OBJETIVO DE LA TAREA -> Muestre cada línea de los ítems en la que aparezca la palabra "models", distinguiendo entre mayúsculas y minúsculas.

ÍTEMS PROPORCIONADOS ->
------------------------------------
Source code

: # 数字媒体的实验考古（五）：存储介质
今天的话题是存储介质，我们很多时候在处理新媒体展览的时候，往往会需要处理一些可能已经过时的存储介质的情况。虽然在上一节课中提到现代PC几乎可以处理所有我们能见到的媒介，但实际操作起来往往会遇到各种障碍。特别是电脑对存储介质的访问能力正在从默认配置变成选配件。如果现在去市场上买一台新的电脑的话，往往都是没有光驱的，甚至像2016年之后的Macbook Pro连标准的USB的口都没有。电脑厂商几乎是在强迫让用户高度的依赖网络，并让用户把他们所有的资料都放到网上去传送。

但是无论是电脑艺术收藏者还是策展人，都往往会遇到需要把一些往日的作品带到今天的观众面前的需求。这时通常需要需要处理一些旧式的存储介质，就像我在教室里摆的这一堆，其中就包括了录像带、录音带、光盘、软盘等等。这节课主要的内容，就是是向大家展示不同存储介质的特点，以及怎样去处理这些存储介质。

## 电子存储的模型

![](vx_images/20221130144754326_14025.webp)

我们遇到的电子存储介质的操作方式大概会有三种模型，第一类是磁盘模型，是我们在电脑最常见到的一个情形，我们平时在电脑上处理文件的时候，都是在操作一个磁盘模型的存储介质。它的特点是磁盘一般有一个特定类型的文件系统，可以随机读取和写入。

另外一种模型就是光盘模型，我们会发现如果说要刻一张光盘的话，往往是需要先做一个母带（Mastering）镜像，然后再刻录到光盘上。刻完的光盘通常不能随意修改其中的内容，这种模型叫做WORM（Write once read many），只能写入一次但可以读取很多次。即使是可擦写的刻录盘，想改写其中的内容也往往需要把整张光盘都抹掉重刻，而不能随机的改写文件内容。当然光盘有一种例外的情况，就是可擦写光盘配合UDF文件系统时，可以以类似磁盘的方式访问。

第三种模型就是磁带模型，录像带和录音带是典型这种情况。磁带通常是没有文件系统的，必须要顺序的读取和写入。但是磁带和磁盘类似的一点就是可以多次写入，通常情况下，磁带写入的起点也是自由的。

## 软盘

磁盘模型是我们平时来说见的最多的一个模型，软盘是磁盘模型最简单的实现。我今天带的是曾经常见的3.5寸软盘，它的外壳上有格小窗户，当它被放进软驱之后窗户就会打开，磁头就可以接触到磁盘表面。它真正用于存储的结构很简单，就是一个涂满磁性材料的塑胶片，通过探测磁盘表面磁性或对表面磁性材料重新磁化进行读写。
------------------------------------
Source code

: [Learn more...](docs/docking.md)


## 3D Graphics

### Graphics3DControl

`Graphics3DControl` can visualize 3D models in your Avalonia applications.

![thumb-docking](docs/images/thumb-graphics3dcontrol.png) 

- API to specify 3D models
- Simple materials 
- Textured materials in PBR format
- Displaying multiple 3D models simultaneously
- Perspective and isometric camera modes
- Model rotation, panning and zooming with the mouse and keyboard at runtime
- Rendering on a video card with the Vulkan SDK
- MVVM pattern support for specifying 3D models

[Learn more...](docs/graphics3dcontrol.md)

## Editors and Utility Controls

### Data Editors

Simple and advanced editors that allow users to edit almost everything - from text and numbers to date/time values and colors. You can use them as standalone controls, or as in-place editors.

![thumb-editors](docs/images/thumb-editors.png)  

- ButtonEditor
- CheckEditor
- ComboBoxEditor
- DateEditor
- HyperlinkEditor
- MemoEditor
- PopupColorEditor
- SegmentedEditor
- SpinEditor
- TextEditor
------------------------------------
RESPUESTA DEL EJERCICIO ->
`Graphics3DControl` can visualize 3D models in your Avalonia applications.
- API to specify 3D models
- Displaying multiple 3D models simultaneously
- MVVM pattern support for specifying 3D models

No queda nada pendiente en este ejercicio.